½-lb. cold minced mutton.
¼-lb. finely chopped mushrooms.
1 teaspoonful chopped parsley.
Salt and pepper.
2-oz. bread crumbs.
¼-pint gravy.
2 eggs.
1 teaspoonful anchovy essence.
Put the meat, crumbs, parsley and seasonings in a basin, mix well and add beaten eggs. Put into well buttered castle pudding tins, cover with buttered paper, and steam ½ hour. Turn out and serve with a brown or tomato sauce. Any cold meat may be used this way.

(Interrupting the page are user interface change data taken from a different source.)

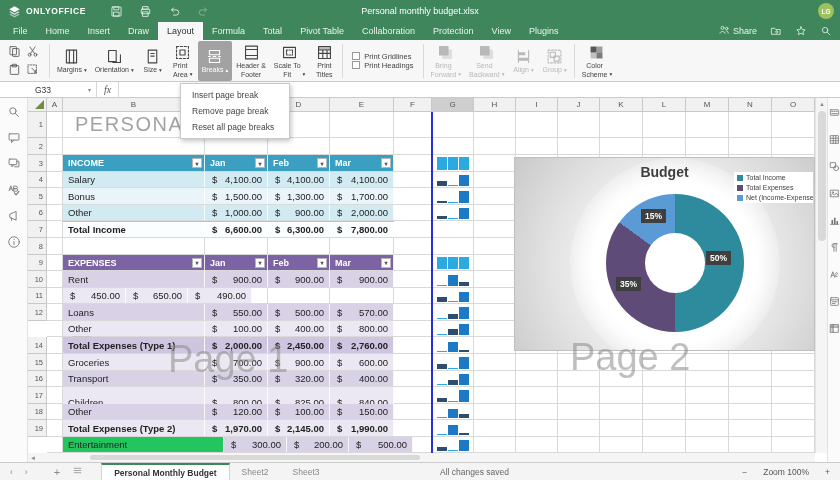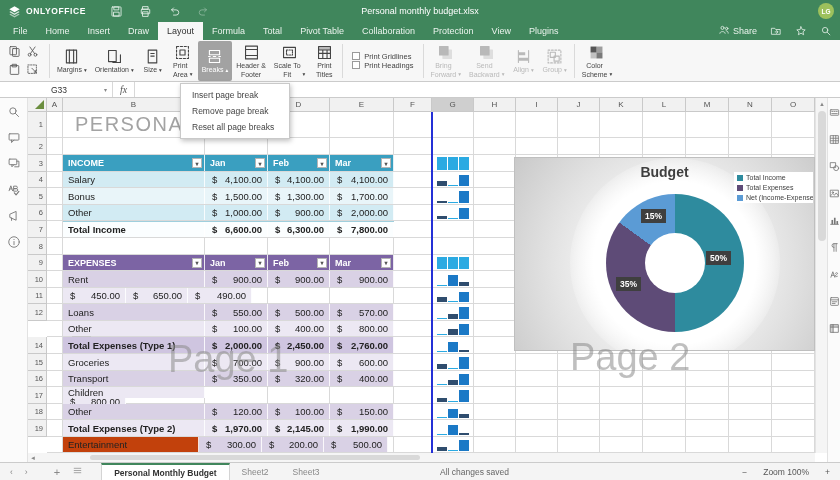--- a/index.html
+++ b/index.html
@@ -37,21 +37,21 @@
   .tbtn .lbl { font-size:7px; line-height:1.15; text-align:center; white-space:pre-line; }
   .tbtn .caret { font-size:5.5px; line-height:1; padding-bottom:1px; }
   .tbtn.pressed { background:#A2A2A2; color:#fff; }
   .tbtn.disabled { color:#B9B9B9; cursor:default; }
   .chk-col { display:flex; flex-direction:column; padding:0 6px; }
   .chk { display:flex; align-items:center; gap:4px; font-size:7.5px; color:#444; cursor:pointer; }
   .chk .box { width:8px; height:8px; background:#fff; border:1px solid #9A9A9A; }
 
   
   .fbar { position:absolute; left:0; top:82px; width:840px; height:16px; background:#fff; border-bottom:1px solid #CBCBCB; display:flex; align-items:stretch; }
-  .namebox { width:69px; margin-left:44px; border-right:1px solid #D8D8D8; display:flex; align-items:center; font-size:8.5px; color:#333; padding-left:7px; position:relative; cursor:pointer; }
+  .namebox { width:69px; margin-left:28px; border-right:1px solid #D8D8D8; display:flex; align-items:center; font-size:8.5px; color:#333; padding-left:7px; position:relative; cursor:pointer; }
   .namebox .nb-caret { position:absolute; right:5px; font-size:6px; color:#888; }
   .fxbox { width:22px; border-right:1px solid #D8D8D8; display:flex; align-items:center; justify-content:center; font-family:"Liberation Serif", serif; font-style:italic; font-size:10px; color:#555; cursor:pointer; }
   .finput { flex:1; font-size:8.5px; color:#333; padding-left:6px; display:flex; align-items:center; }
 
   
   .lsidebar { position:absolute; left:0; top:98px; width:28px; height:364px; background:#FBFBFB; border-right:1px solid #E2E2E2; display:flex; flex-direction:column; align-items:center; padding-top:6px; gap:10px; }
   .lsidebar .sic, .rsidebar .sic { color:#777; cursor:pointer; height:16px; display:flex; align-items:center; justify-content:center; }
   .rsidebar { position:absolute; right:0; top:98px; width:13px; height:364px; background:#FBFBFB; border-left:1px solid #E2E2E2; display:flex; flex-direction:column; align-items:center; padding-top:6px; gap:11px; }
 
   
@@ -830,21 +830,21 @@
         </div>
         <div class="tcell" style="width: 62px; background: rgb(217, 209, 229);">
           <span class="cur">$</span>
           <span class="amt">320.00</span>
         </div>
         <div class="tcell" style="width: 64px; background: rgb(217, 209, 229);">
           <span class="cur">$</span>
           <span class="amt">400.00</span>
         </div>
       </div>
-      <div class="trow" style="left: 35px; top: 289px; height: 31px; flex-direction: column;">
+      <div class="trow" style="left: 35px; top: 289px; height: 31px;">
         <div class="tcell labelc" style="width: 142px; background: rgb(236, 232, 243);">
           <span>Children</span>
         </div>
         <div class="tcell" style="width: 63px; background: rgb(236, 232, 243);">
           <span class="cur">$</span>
           <span class="amt">800.00</span>
         </div>
         <div class="tcell" style="width: 62px; background: rgb(236, 232, 243);">
           <span class="cur">$</span>
           <span class="amt">825.00</span>
@@ -882,21 +882,21 @@
         <div class="tcell" style="width: 62px; background: rgb(236, 232, 243);">
           <span class="cur">$</span>
           <span class="amt">2,145.00</span>
         </div>
         <div class="tcell" style="width: 64px; background: rgb(236, 232, 243);">
           <span class="cur">$</span>
           <span class="amt">1,990.00</span>
         </div>
       </div>
       <div class="trow" style="left: 35px; top: 339px; height: 15px;">
-        <div class="tcell labelc" style="width: 136px; background: #c2410c;">
+        <div class="tcell labelc" style="width: 161px; background: #22c55e;">
           <span>Entertainment</span>
         </div>
         <div class="tcell" style="width: 63px; background: rgb(217, 209, 229);">
           <span class="cur">$</span>
           <span class="amt">300.00</span>
         </div>
         <div class="tcell" style="width: 62px; background: rgb(217, 209, 229);">
           <span class="cur">$</span>
           <span class="amt">200.00</span>
         </div>

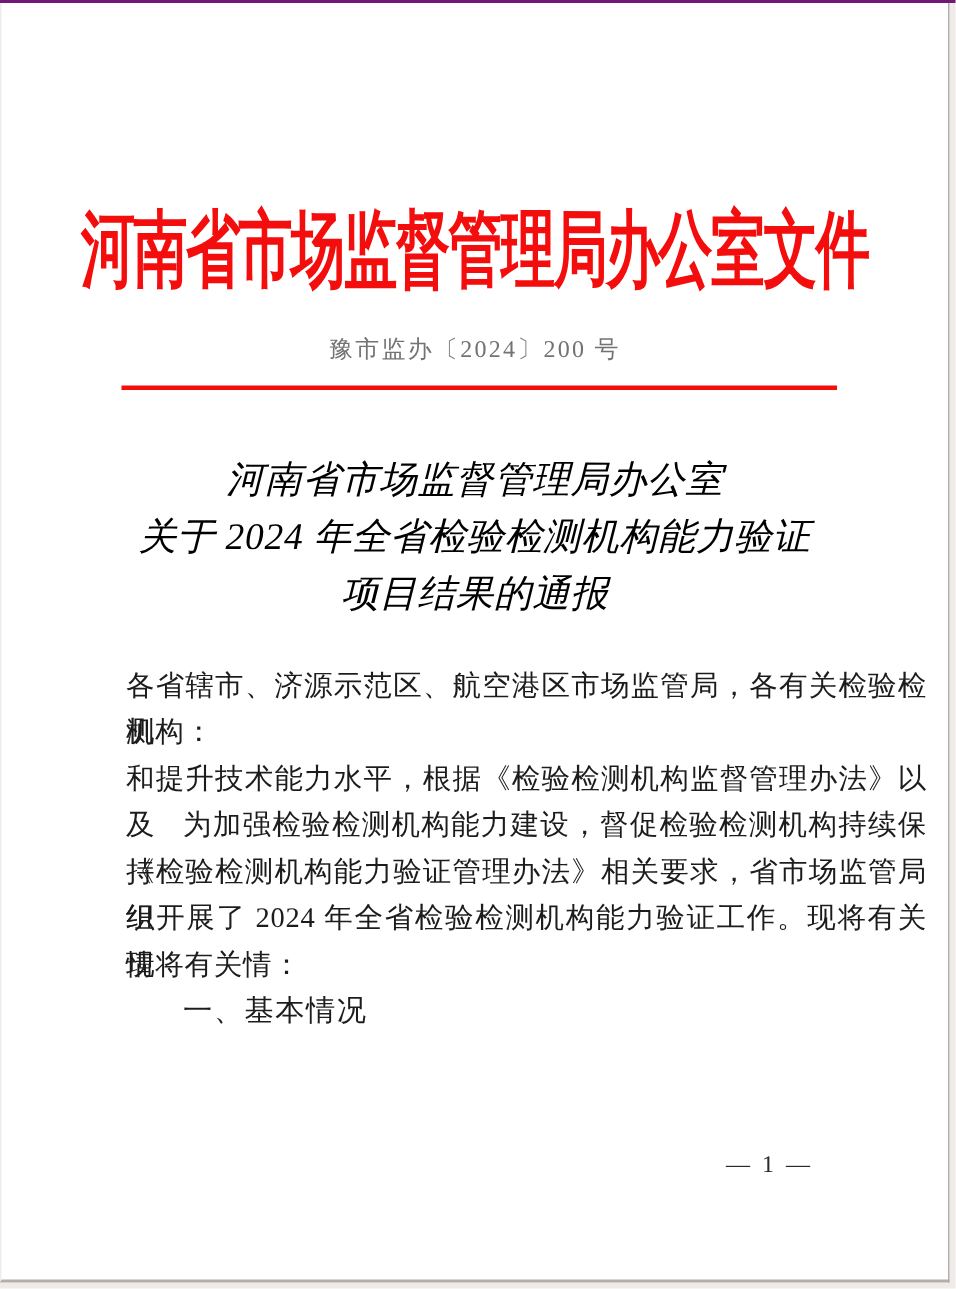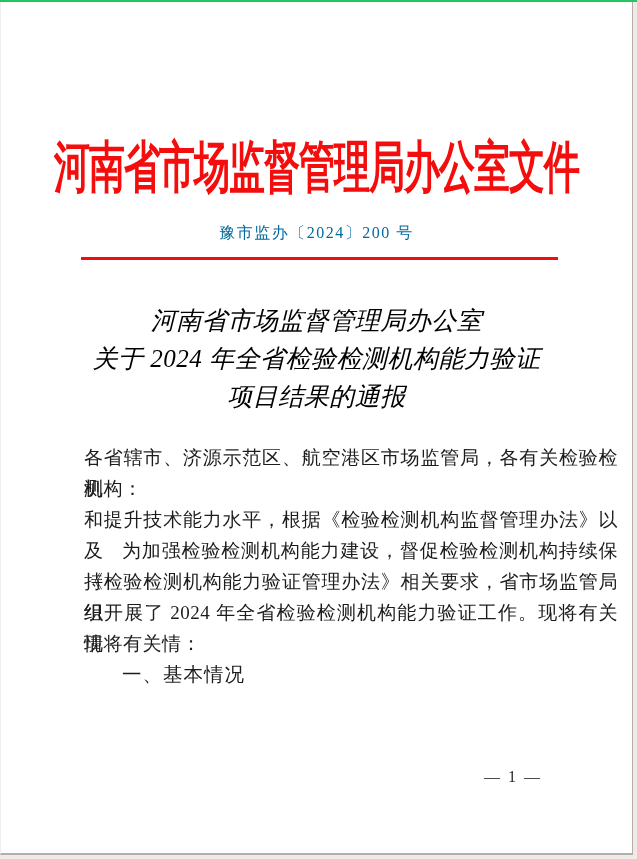--- a/index.html
+++ b/index.html
@@ -1,20 +1,20 @@
 <!DOCTYPE html>
 <html><head>
 <meta charset="utf-8">
 <style>
   html,body { margin:0; padding:0; }
   .canvas {
     position:relative;
     width:637px; height:859px;
     background:#efebe8;
-    border-top:2px solid #22c55e;
+    border-top:2px solid #701a75;
     box-sizing:border-box;
     overflow:hidden;
     font-family:"Liberation Serif","DejaVu Serif",serif;
   }
   .page {
     position:absolute; left:0; top:0;
     width:631px; height:851px;
     background:#ffffff;
     border-left:1px solid #eeeeee;
     border-right:1px solid #b5ada7;
@@ -28,21 +28,21 @@
     color:#f40d0d;
     line-height:36px;
     white-space:nowrap;
     transform:scaleY(1.55);
     transform-origin:top center;
   }
   .doc-no {
     position:absolute; top:221px; left:0; width:100%;
     text-align:center;
     font-size:16px; letter-spacing:1.5px;
-    color:#0369a1;
+    color:#737373;
     white-space:nowrap;
   }
   .red-rule {
     position:absolute; top:255px; left:80px;
     width:477px; height:3px;
     background:#f40d0d;
   }
   .doc-title {
     position:absolute; top:300px; left:0; width:100%;
     text-align:center;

10. Rolled Steak with Potatoes.
About 2-lbs. (sufficient for five persons) of lean, thick beefsteak. Cut in thin slices and roll each piece up with the fat in the middle. Place in a large dish and add pepper and salt. Fill up with cold water and put in the oven for 2 hours. If the gravy boils away, fill up with boiling water. Place whole, pared potatoes on the top one hour before the dinner is wanted. Bake the potatoes brown. Serve in the dish.
11. Salad Dressing.
The yolk of 1 egg, a little mustard and salt, 1 teaspoonful sugar, 1 tablespoonful cream, and a little vinegar.
12. Cabbage Balls.
Mince some cold cabbage finely, mix with an equal part of bread crumbs, season with pepper and salt, and bind with the beaten egg. Form into large sized balls, roll in flour, and fry in boiling fat. Drain on paper, sprinkle with salt, pile in a pyramid, and serve hot, with gravy.
13. Cheese Croquettes.
2-oz. grated cheese, mixed with some cold mashed potatoes, season with pepper and salt, and add about 2-oz. bread crumbs. Mix with half of a beaten egg, and form into balls. Dip them in rest of egg, and fry in boiling fat or bake in a tin with dripping in the oven. Serve hot.